Porosmedia.com – Lirik lagu legendaris Pas Band, band kebanggaan Bandung, kembali menggema dengan relevansi yang menusuk. Bukan hanya sekadar rangkaian kata, lirik ini menjadi suara hati kolektif yang “muak,” “jengah,” dan “bosan” dengan janji serta alasan yang tak kunjung berbuah bukti yang langsung terasa dan nyata.
Lagu ini berfungsi sebagai cermin sosial yang menangkap denyut frustrasi publik terhadap fenomena “hanya bisa bicara” namun “tak pernah ada bukti.” Dalam konteks tata kelola pemerintahan, khususnya yang dirasakan oleh warga Bandung, narasi ini terasa kian pahit.
Dari Panggung Retorika ke Realitas Lapangan
Kita hidup dalam era di mana retorika politik sering kali lebih nyaring daripada tindakan substansial.

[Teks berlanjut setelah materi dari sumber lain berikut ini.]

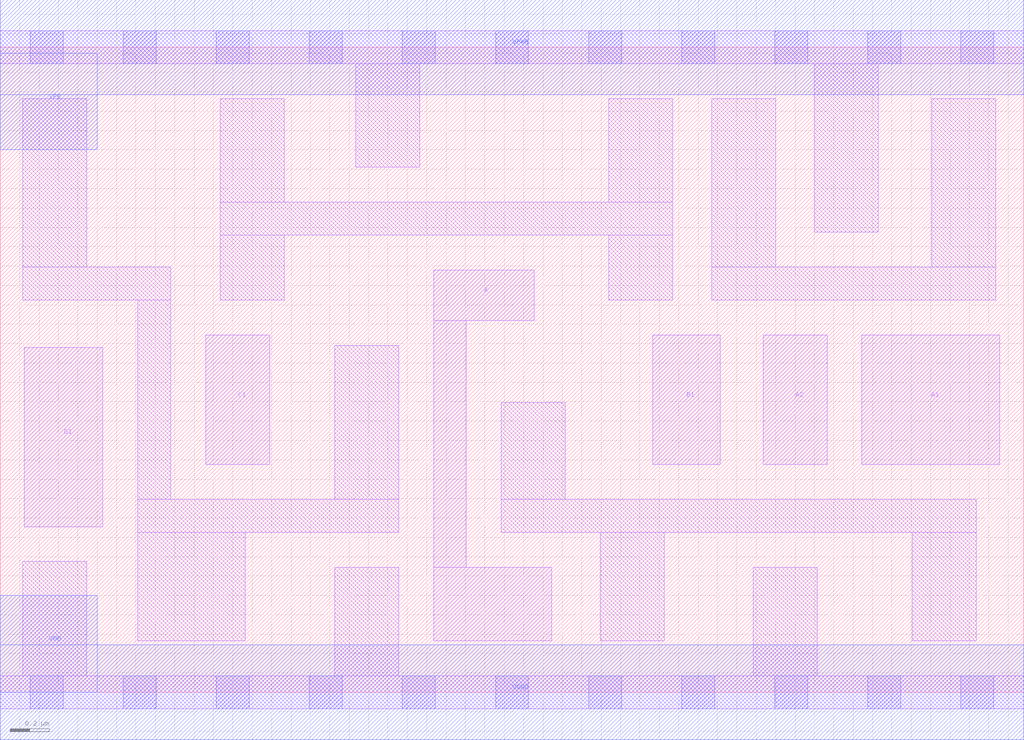
<source format=lef>
# Copyright 2020 The SkyWater PDK Authors
#
# Licensed under the Apache License, Version 2.0 (the "License");
# you may not use this file except in compliance with the License.
# You may obtain a copy of the License at
#
#     https://www.apache.org/licenses/LICENSE-2.0
#
# Unless required by applicable law or agreed to in writing, software
# distributed under the License is distributed on an "AS IS" BASIS,
# WITHOUT WARRANTIES OR CONDITIONS OF ANY KIND, either express or implied.
# See the License for the specific language governing permissions and
# limitations under the License.
#
# SPDX-License-Identifier: Apache-2.0

VERSION 5.5 ;
NAMESCASESENSITIVE ON ;
BUSBITCHARS "[]" ;
DIVIDERCHAR "/" ;
MACRO sky130_fd_sc_lp__a2111o_lp
  CLASS CORE ;
  SOURCE USER ;
  ORIGIN  0.000000  0.000000 ;
  SIZE  5.280000 BY  3.330000 ;
  SYMMETRY X Y R90 ;
  SITE unit ;
  PIN A1
    ANTENNAGATEAREA  0.313000 ;
    DIRECTION INPUT ;
    USE SIGNAL ;
    PORT
      LAYER li1 ;
        RECT 4.445000 1.175000 5.155000 1.845000 ;
    END
  END A1
  PIN A2
    ANTENNAGATEAREA  0.313000 ;
    DIRECTION INPUT ;
    USE SIGNAL ;
    PORT
      LAYER li1 ;
        RECT 3.935000 1.175000 4.265000 1.845000 ;
    END
  END A2
  PIN B1
    ANTENNAGATEAREA  0.376000 ;
    DIRECTION INPUT ;
    USE SIGNAL ;
    PORT
      LAYER li1 ;
        RECT 3.365000 1.175000 3.715000 1.845000 ;
    END
  END B1
  PIN C1
    ANTENNAGATEAREA  0.376000 ;
    DIRECTION INPUT ;
    USE SIGNAL ;
    PORT
      LAYER li1 ;
        RECT 1.060000 1.175000 1.390000 1.845000 ;
    END
  END C1
  PIN D1
    ANTENNAGATEAREA  0.376000 ;
    DIRECTION INPUT ;
    USE SIGNAL ;
    PORT
      LAYER li1 ;
        RECT 0.125000 0.855000 0.530000 1.780000 ;
    END
  END D1
  PIN X
    ANTENNADIFFAREA  0.404700 ;
    DIRECTION OUTPUT ;
    USE SIGNAL ;
    PORT
      LAYER li1 ;
        RECT 2.235000 0.265000 2.845000 0.645000 ;
        RECT 2.235000 0.645000 2.405000 1.920000 ;
        RECT 2.235000 1.920000 2.755000 2.180000 ;
    END
  END X
  PIN VGND
    DIRECTION INOUT ;
    USE GROUND ;
    PORT
      LAYER met1 ;
        RECT 0.000000 -0.245000 5.280000 0.245000 ;
    END
  END VGND
  PIN VNB
    DIRECTION INOUT ;
    USE GROUND ;
    PORT
      LAYER met1 ;
        RECT 0.000000 0.000000 0.500000 0.500000 ;
    END
  END VNB
  PIN VPB
    DIRECTION INOUT ;
    USE POWER ;
    PORT
      LAYER met1 ;
        RECT 0.000000 2.800000 0.500000 3.300000 ;
    END
  END VPB
  PIN VPWR
    DIRECTION INOUT ;
    USE POWER ;
    PORT
      LAYER met1 ;
        RECT 0.000000 3.085000 5.280000 3.575000 ;
    END
  END VPWR
  OBS
    LAYER li1 ;
      RECT 0.000000 -0.085000 5.280000 0.085000 ;
      RECT 0.000000  3.245000 5.280000 3.415000 ;
      RECT 0.115000  0.085000 0.445000 0.675000 ;
      RECT 0.115000  2.025000 0.880000 2.195000 ;
      RECT 0.115000  2.195000 0.445000 3.065000 ;
      RECT 0.710000  0.265000 1.265000 0.825000 ;
      RECT 0.710000  0.825000 2.055000 0.995000 ;
      RECT 0.710000  0.995000 0.880000 2.025000 ;
      RECT 1.135000  2.025000 1.465000 2.360000 ;
      RECT 1.135000  2.360000 3.470000 2.530000 ;
      RECT 1.135000  2.530000 1.465000 3.065000 ;
      RECT 1.725000  0.085000 2.055000 0.645000 ;
      RECT 1.725000  0.995000 2.055000 1.790000 ;
      RECT 1.835000  2.710000 2.165000 3.245000 ;
      RECT 2.585000  0.825000 5.035000 0.995000 ;
      RECT 2.585000  0.995000 2.915000 1.495000 ;
      RECT 3.095000  0.265000 3.425000 0.825000 ;
      RECT 3.140000  2.025000 3.470000 2.360000 ;
      RECT 3.140000  2.530000 3.470000 3.065000 ;
      RECT 3.670000  2.025000 5.135000 2.195000 ;
      RECT 3.670000  2.195000 4.000000 3.065000 ;
      RECT 3.885000  0.085000 4.215000 0.645000 ;
      RECT 4.200000  2.375000 4.530000 3.245000 ;
      RECT 4.705000  0.265000 5.035000 0.825000 ;
      RECT 4.805000  2.195000 5.135000 3.065000 ;
    LAYER mcon ;
      RECT 0.155000 -0.085000 0.325000 0.085000 ;
      RECT 0.155000  3.245000 0.325000 3.415000 ;
      RECT 0.635000 -0.085000 0.805000 0.085000 ;
      RECT 0.635000  3.245000 0.805000 3.415000 ;
      RECT 1.115000 -0.085000 1.285000 0.085000 ;
      RECT 1.115000  3.245000 1.285000 3.415000 ;
      RECT 1.595000 -0.085000 1.765000 0.085000 ;
      RECT 1.595000  3.245000 1.765000 3.415000 ;
      RECT 2.075000 -0.085000 2.245000 0.085000 ;
      RECT 2.075000  3.245000 2.245000 3.415000 ;
      RECT 2.555000 -0.085000 2.725000 0.085000 ;
      RECT 2.555000  3.245000 2.725000 3.415000 ;
      RECT 3.035000 -0.085000 3.205000 0.085000 ;
      RECT 3.035000  3.245000 3.205000 3.415000 ;
      RECT 3.515000 -0.085000 3.685000 0.085000 ;
      RECT 3.515000  3.245000 3.685000 3.415000 ;
      RECT 3.995000 -0.085000 4.165000 0.085000 ;
      RECT 3.995000  3.245000 4.165000 3.415000 ;
      RECT 4.475000 -0.085000 4.645000 0.085000 ;
      RECT 4.475000  3.245000 4.645000 3.415000 ;
      RECT 4.955000 -0.085000 5.125000 0.085000 ;
      RECT 4.955000  3.245000 5.125000 3.415000 ;
  END
END sky130_fd_sc_lp__a2111o_lp

</source>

Ruang publik dipenuhi teriakan “orang besar bicara” yang, alih-alih membawa solusi, justru sibuk “perkeruh suasana, saling jatuh singgasana.”
Warga Bandung tidak butuh perdebatan genre atau drama singgasana yang “membingungkan” dan hanya “perpanas suasana.” Warga menuntut kesehatan pemerintahan—sebuah sistem yang imun terhadap korupsi menggila dan praktik “upeti di sana-sini.” Keinginan ini adalah hak fundamental dari masyarakat yang telah memberikan mandat.
Menolak Status Quo: Memutus Siklus Kebosanan
Pertanyaannya kini, sampai kapan kita, sebagai saksi, akan terus dipaksa mendengarkan “banyak alasan” dan “cerita” yang itu-itu saja?
Momentum perubahan yang didambakan masyarakat Bandung harus didasarkan pada transparansi radikal dan akuntabilitas yang tak bisa ditawar. Pemerintah bukan hanya harus pandai merancang visi di atas kertas, tetapi wajib membuktikannya melalui kinerja harian yang terukur dan berdampak langsung pada peningkatan kualitas hidup warganya.
Bukti nyata adalah:
- Birokrasi yang efisien tanpa celah pungli.
- Anggaran daerah yang sepenuhnya dialokasikan untuk kepentingan publik, bukan untuk kepentingan elite.
- Kepastian hukum bagi siapa pun yang terbukti melanggar, tanpa pandang bulu.
Kebenaran, seperti yang diserukan dalam lirik, adalah Milik-Nya, hanya milik-Nya. Kekuatan rakyat untuk menuntut kejujuran dan integritas adalah manifestasi dari kebenaran itu. Rakyat Bandung jengah menjadi saksi dari siklus kekecewaan. Sudah saatnya kita bergerak dari posisi muak menjadi pelopor perubahan—menuntut janji ditepati dan retorika diubah menjadi aksi nyata yang membangun martabat kota.